Fakta : Menteri Pertanian Kurang Bijak

Kunjungan kerja Menteri Pertanian Republik Indonesia Andi Amran Sulaiman,   ke Aceh, Selasa (9/12) kemarin, selain membawa angin segar bagi pengembangan sektor pertanian di Aceh juga menuai kritik.

Koordinator Badan Pekerja Forum Anti-Korupsi dan Transparansi Anggaran (FAKTA) Indra P Keumala menilai sejumlah komitmen dan langkah kerja yang dipaparkan Andi Amran untuk mewujudkan swasembada pangan Aceh tanpa dilandasi dengan upaya evaluasi secara konfrehensif terhadap program yang berjalan sebelumnya adalah tindakan kurang bijak.

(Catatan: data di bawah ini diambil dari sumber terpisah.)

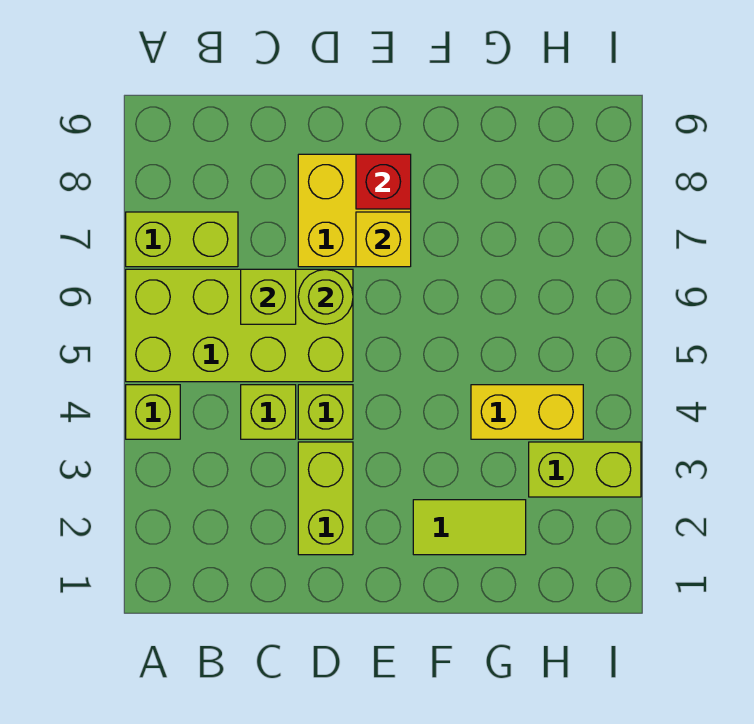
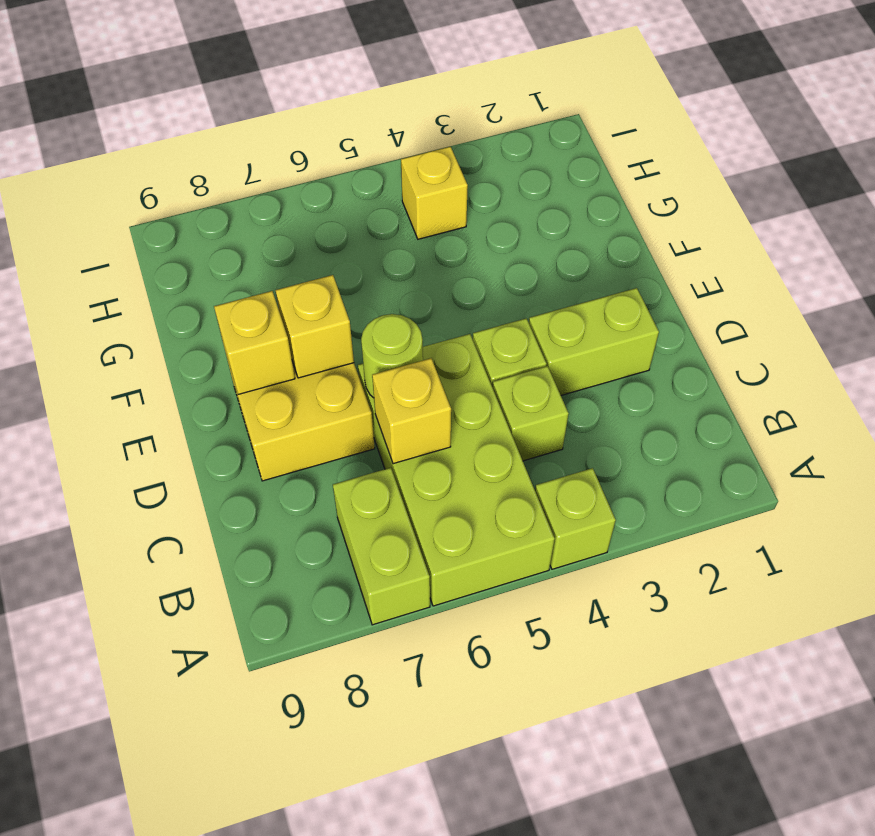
lime 1x1 brick [241,269,296,324] -> yellow 1x1 brick [372,358,451,464]
red 1x1 brick [356,154,411,209] -> yellow 1x1 brick [214,291,295,394]
lime 1x2 tile [413,500,526,555] -> none
yellow 1x2 brick [471,385,583,439] -> yellow 1x1 brick [401,147,468,239]
lime 1x2 brick [529,442,641,497] -> none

“Apalagi program sektor pertanian yang selama ini dijalankan di Aceh dengan dukungan anggaran yang lumayan besar, kenyataannya tidak menghasilkan apa-apa. Ada banyak persoalan, dan hal itu harus terlebih dahulu dilakukan evaluasi,” ujar Indra P Keumala, Kamis (11/12) di Banda Aceh.

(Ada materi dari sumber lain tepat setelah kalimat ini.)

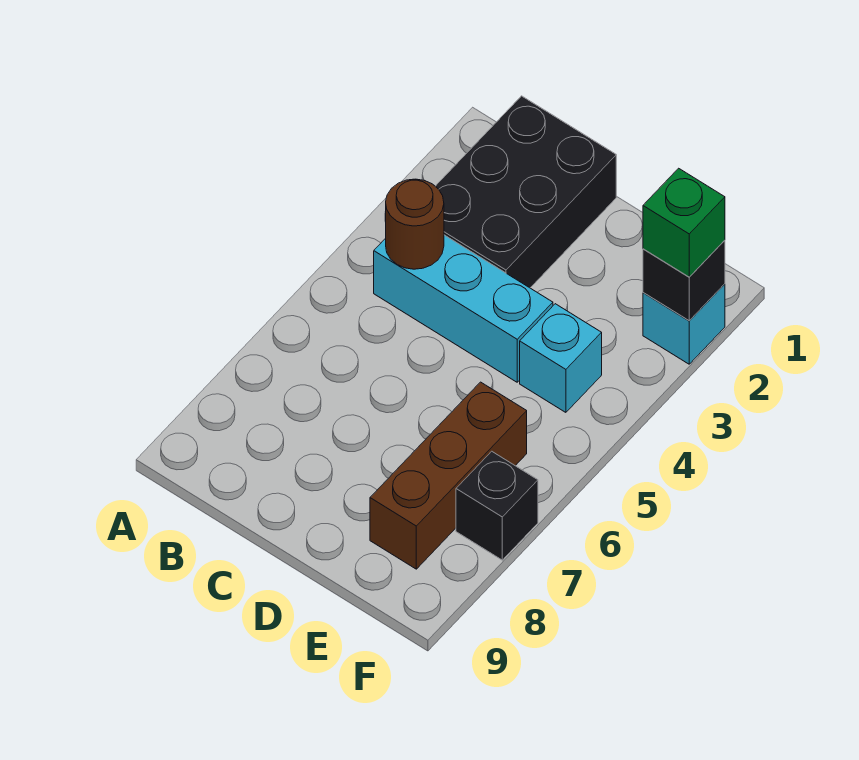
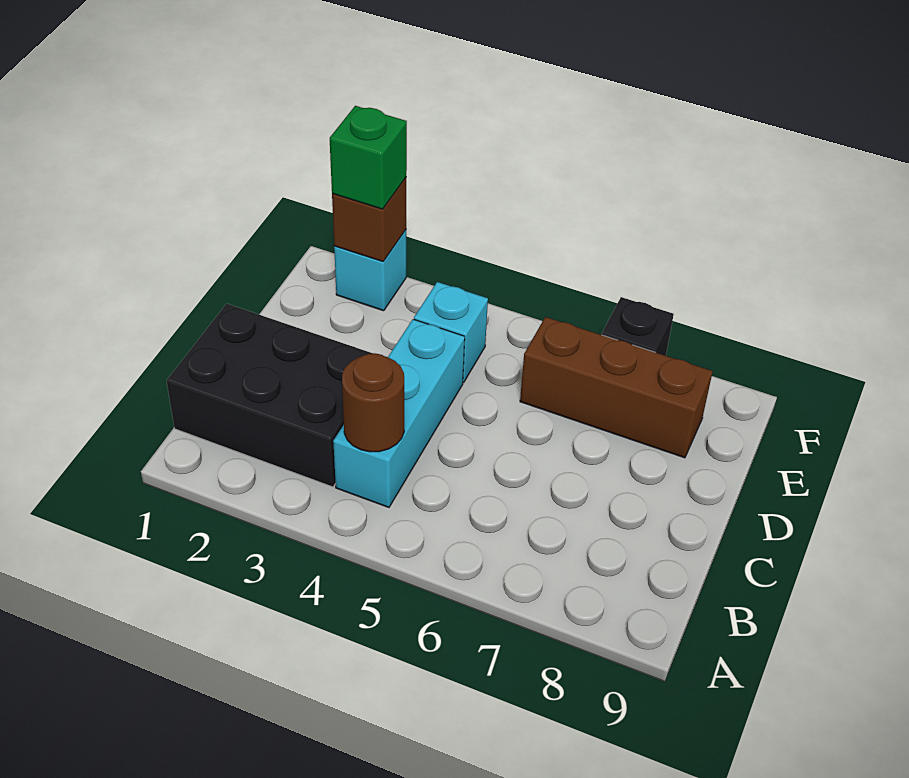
black 1x1 brick [643,240,725,321] -> brown 1x1 brick [332,178,406,262]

Dikatakannya, dalam 10 tahun terakhir pengembangan sektor pertanian di Aceh selalu mengalami tren stagnasi bahkan terjadi penurunan grafik.

Sayangnya hal itu justeru terjadi di tengah situasi anggaran yang setiap tahunnya terus meningkat.

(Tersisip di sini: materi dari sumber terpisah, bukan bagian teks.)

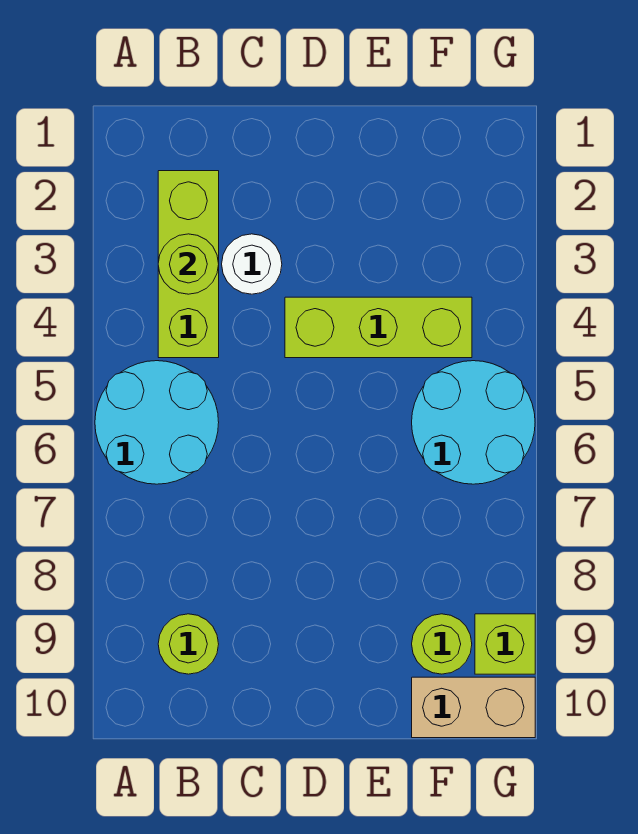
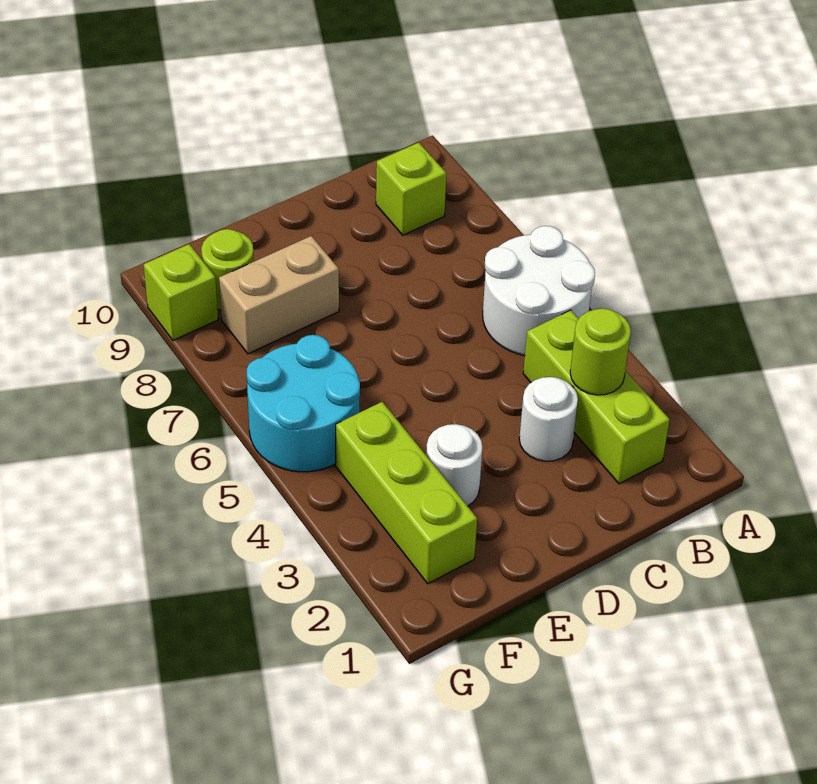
cyan 2x2 round brick [95,361,219,484] -> white 2x2 round brick [483,226,595,356]
lime 1x1 round brick [158,614,219,674] -> lime 1x1 brick [376,143,446,235]
lime 1x3 brick [285,297,472,358] -> lime 1x3 brick turned to [336,402,477,584]
none -> white 1x1 round brick [426,424,482,506]
tan 1x2 brick [412,677,535,738] -> tan 1x2 brick moved to [219,236,339,354]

“Berdasarkan data yang ada, realitas itu tidak cuma terjadi di Aceh, tapi di seluruh Indonesia. Kesimpulan kami, banyak masalah terhadap pelaksanaan program pengembangan pangan dan atau pemberdayaan petani yang selama ini berjalan. Hal ini harus dikaji secara mendalam, dipecahkan, lalu dicarikan solusinya,” tegasnya.

Indra mengungkapkan, sistim dan manajemen program sektor pertanian yang diwariskan pemerintahan sebelumnya memiliki ketimpangan di sana-sini. Misalnya saja, pola realisasi kegiatan bantuan sosial (bansos) Kementerian Pertanian untuk kegiatan pengembangan areal tanam padi dan kedelai yang alokasi dana pertahunnya untuk Aceh mencapai ratusan miliar bersumber dari APBN.

Indra menyebutkan, tidak berjalannya tata kelola keirigasian yang mampu mendukung program sektor pertanian menjadi masalah besar lainnya yang juga harus di-atasi. Selain itu, ungkapnya lagi, program cetak sawah (rakyat) baru yang dicanangkan hampir di seluruh Aceh juga memiliki persoalan tersendiri dan harus dievaluasi.

“Dana besar tidak menjamin bahwa program akan berjalan ideal. Hal itu dapat diukur dengan pencapaian yang terjadi selama ini, dimana dari statistik yang ada, angka produksi pertanian di Aceh bahkan di Indonesia selalu mengalami penurunan,” terangnya.

Disebutkan, berdasarkan data Badan Pusat Statistik (BPS), pada Maret 2011, hampir 60 persen penduduk miskin di Indonesia bekerja di sektor pertanian. Situasi kemiskinan tersebut menjadi wajar jika melihat tren Nilai Tukar Petani (NTP) selama sepuluh tahun terakhir. Pada tahun 2005, NTP tercatat sebesar 101,15, angka ini berubah menjadi 101,85 pada tahun 2014.

“Artinya, dalam kurun 10 tahun, kesejahteraan petani hanya berubah 0,70 persen,” ketusnya.

Padahal, lanjut Indra, selama sepuluh tahun itu pula anggaran sektor pertanian mengalami tren peningkatan. Sebagai gambaran, tahun 2004 anggaran pertanian hanya Rp4,5 triliun, kemudian di tahun 2006 naik Rp 6,5 triliun, Rp 7,2 triliun di tahun 2007 dan Rp 7,6 triliun di tahun 2009. Tahun 2010 menjadi Rp 8 triliun, meningkatkan menjadi Rp 17,7 triliun di tahun 2011 dan 2012, lalu turun di tahun 2013 hanya Rp 16,5 triliun. Bahkan di tahun 2014 ini, Kementerian Pertanian ketiban alokasi mencapai Rp 22 triliun.

“Hasilnya apa? Target swasembada sama sekali tak terlihat, target petani sejahtera pun nol besar. Untuk itu, kami berharap agar Menteri Pertanian di era Presiden Jokowi ini benar-benar bekerja bukan cuma sekedar datang ke daerah lalu bicara manis dengan janji-janji dukungan anggaran, sementara program justeru dibiarkan tanpa pembenahan,” tutupnya.